Technology Preserves Librarians

While advances in technology continue to rapidly improve our daily lives and enhance our ability to expand our collective knowledge, these advances carry the potential undesirable effect of information overload, which in turn could then hamper our ability to further our knowledge. Technological advances have increased our ability to observe and collect data and have increased the speed of communicating any knew information, which has the effect of increasing the amounts of and the discovery rates of new knowledge and information. While new technologies are developed to help cope with storing all of this new information, one is left to wonder if there is too much.
Technology has always helped our species drive forward in our quest for knowledge, understanding, and information, but now as we use technology to improve technology, the rate of technological advancements has vastly increased and continues to dramatically increase, thereby rapidly increasing our knowledge base. Technological advances in communications have also improved the ease and speed of communicating information across the globe and beyond. This improvement in communication and the spread of knowledge helps foster the generation of new information as other people use and work off of that newly communicated information. Technology has also made publishing much more efficient, meaning we as a species can turn out much more information quickly and cheaply. This also means that the publishing community in general does not have to be as critical in what actually gets published since such a great quantity can be published. This phenomenon has the effect of both increasing the amount of information being spread, but it also has the effect of spreading useless or bad information into our collective knowledge base. All of these situations help grow our knowledge base at an ever increasing rate.

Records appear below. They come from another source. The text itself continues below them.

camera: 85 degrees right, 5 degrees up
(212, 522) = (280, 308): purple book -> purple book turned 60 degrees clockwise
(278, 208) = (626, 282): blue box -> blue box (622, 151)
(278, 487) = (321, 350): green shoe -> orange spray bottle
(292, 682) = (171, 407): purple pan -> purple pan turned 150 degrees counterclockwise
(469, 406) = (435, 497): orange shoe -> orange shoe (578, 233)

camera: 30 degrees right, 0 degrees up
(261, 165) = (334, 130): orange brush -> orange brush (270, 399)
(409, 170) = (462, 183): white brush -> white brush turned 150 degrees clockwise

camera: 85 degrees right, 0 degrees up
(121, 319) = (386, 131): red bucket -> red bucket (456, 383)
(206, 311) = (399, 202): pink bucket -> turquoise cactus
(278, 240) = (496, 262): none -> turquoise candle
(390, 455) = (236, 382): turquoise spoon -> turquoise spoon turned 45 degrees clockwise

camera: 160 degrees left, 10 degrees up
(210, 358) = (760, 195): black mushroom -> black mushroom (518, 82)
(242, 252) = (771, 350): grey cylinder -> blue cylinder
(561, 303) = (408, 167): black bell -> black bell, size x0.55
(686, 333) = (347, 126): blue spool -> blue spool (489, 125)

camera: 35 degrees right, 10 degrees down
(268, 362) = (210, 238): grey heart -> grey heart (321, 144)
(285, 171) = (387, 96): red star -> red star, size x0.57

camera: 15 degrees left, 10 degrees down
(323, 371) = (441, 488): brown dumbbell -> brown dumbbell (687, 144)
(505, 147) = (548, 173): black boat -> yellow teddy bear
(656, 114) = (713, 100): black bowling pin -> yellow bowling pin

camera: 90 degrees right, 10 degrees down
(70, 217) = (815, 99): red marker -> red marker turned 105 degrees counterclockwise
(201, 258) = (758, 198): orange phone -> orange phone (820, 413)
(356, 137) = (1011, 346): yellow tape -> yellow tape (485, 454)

Fortunately, technology has also developed methods that aid us in storing all of this information. Digital libraries and databases allow us to store vast amounts of information in relatively small areas. However, know that we have all of this knowledge and information, scholars and other people need to sift through it all in order to find the relevant information they are seeking. With all the information out there, this can seem like a daunting task. It would almost be a full-time job for someone in a particular discipline to keep up with all the information in their field alone. In order to move their field forward, they need to be able to work off of the information already generated, which means they need to be able to find it in the first place. Just sitting down and attempting to sift through all the information that is out there could easily overwhelm a person and prevent them from finding what they need to know, which in turn prevents them from generating any new information. This situation places librarians in a new and very important position. Having trained individuals in place working with other disciplines in order to help gather, organize, and maneuver through the seemingly endless amounts of information becomes indispensable if our species is to continue in our quest for knowledge and information. Far from negating the need for librarians, technology has developed a situation where librarians, with new technologies and skills, are desperately needed to help control the storage and flow of information.